## Required work
Copy word for word the part of the comments on school testing starting with "None of this" and going on through "demonize every day.".

**** Excerpted text ****

His wonderful experienced kindergarten and elementary school teachers knew then what the “reformers” of today don’t — children are individuals. Glorious, wonderful, fascinating individuals.
And please remember that in the early grades we also have individual assessments to administer, which means one child is working with the teacher while the rest are doing something else. It takes forever to get through these assessments. Oftentimes I begin the post assessments immediately after finishing the pre assessments. And then comes the task of giving the other children something to do that is something they can work on independently, not too noisy, and is at least somewhat educational in nature.
So true. Your comment made me think of something else as well. One-on-one time with the students is so precious and important. I try to meet individually with my 8th graders to discuss their writers’ workshop pieces and their free reading. It is hard to find the time, and I feel lucky if I can get to everyone each quarter. What a waste to squander that precious one-on-one time on assessments at the elementary level. It must be very frustrating for you. At least here in middle school we can assess them in a big group.
I just wrote a post about this same thing! I teach 5th grade and the testing is ridiculous! “Diary of a Public School Teacher:Standardized Testing Stole Our Day!” http://oldschoolteach.blogspot.com/2012/09/standardized-testing-stole-our-day.html
Thanks Oldschoolteach, I read your post and just shook my head; (wish I could see how those stories came out). Yesterday two of my students were squabbling over who was smarter and one said, “Well, what did you get on the CMT’s?” I intervened with a comment to the effect that test scores don’t define who you are or even tell how “smart” you are. Your post and several other contributors to this blog have noted the detrimental effect on student’s motivation and attitude that results from too much testing. Are we destroying children’s love of learning by excessive testing?
The bottom line should be that those who implement these ideas should be responsible. (e.g., If they want data, then hire their own assessors.) Instead they come up with cliches like “Data driven instruction. Data drives instruction.” Well, they ought to know that data drives everyone nuts–just a bumper sticker idea.
I just learned that the kindergarten schedule of assessments in Chicago includes fourteen (14) different sessions of testing. My kindergartener, in a neighborhood school, has a kindergarten class of 31. A whole section of those tests are one-on-one with the teacher, which is all well and good until you realize that ten-minute sessions six times a year for 31 kids means a loss of six entire teaching days of real instruction. And that doesn’t include the other 8 sessions of testing.
I find this obsession with standardized tests heartbreaking, frustrating and so much else. Five-year-olds deserve so much more than this. It’s a critical time for their creative development, their physical development (gym once a week if they are lucky in Chicago), their curiosity and social development. How can any of that flourish in such circumstances?
None of this would be tolerated in the school of the children our our mayor and school board members, which just shows how disconnected the political class and their billionaire backers are from the real schools they attack and demonize every day.
Hooray for our teachers in Chicago, who heroically fought that agenda, and are showing the way forward for all of us to fight against the corporate takeover of our schools.

**** Information ****

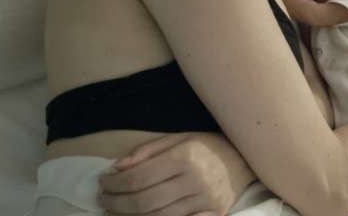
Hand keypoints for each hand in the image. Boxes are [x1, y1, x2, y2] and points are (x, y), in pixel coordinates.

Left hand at [99, 132, 254, 215]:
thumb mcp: (177, 138)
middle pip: (144, 202)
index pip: (139, 178)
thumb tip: (117, 169)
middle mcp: (196, 180)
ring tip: (114, 212)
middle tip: (103, 200)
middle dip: (116, 203)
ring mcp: (206, 202)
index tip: (103, 183)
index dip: (115, 184)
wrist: (243, 159)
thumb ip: (146, 152)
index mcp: (185, 157)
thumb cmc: (206, 146)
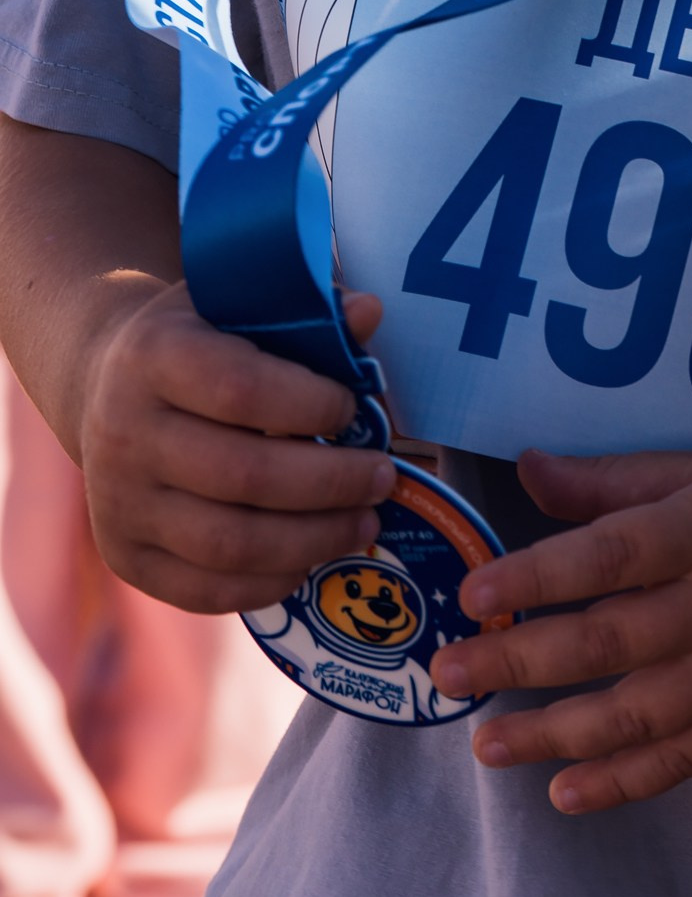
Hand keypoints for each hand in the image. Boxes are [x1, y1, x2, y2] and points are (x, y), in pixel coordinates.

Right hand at [77, 285, 391, 612]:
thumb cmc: (198, 341)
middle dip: (330, 482)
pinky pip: (205, 590)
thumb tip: (369, 313)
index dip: (310, 405)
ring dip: (313, 539)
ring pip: (229, 543)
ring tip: (364, 524)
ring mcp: (119, 503)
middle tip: (381, 477)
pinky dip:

****

## Task output
None of this would be tolerated in the school of the children our our mayor and school board members, which just shows how disconnected the political class and their billionaire backers are from the real schools they attack and demonize every day.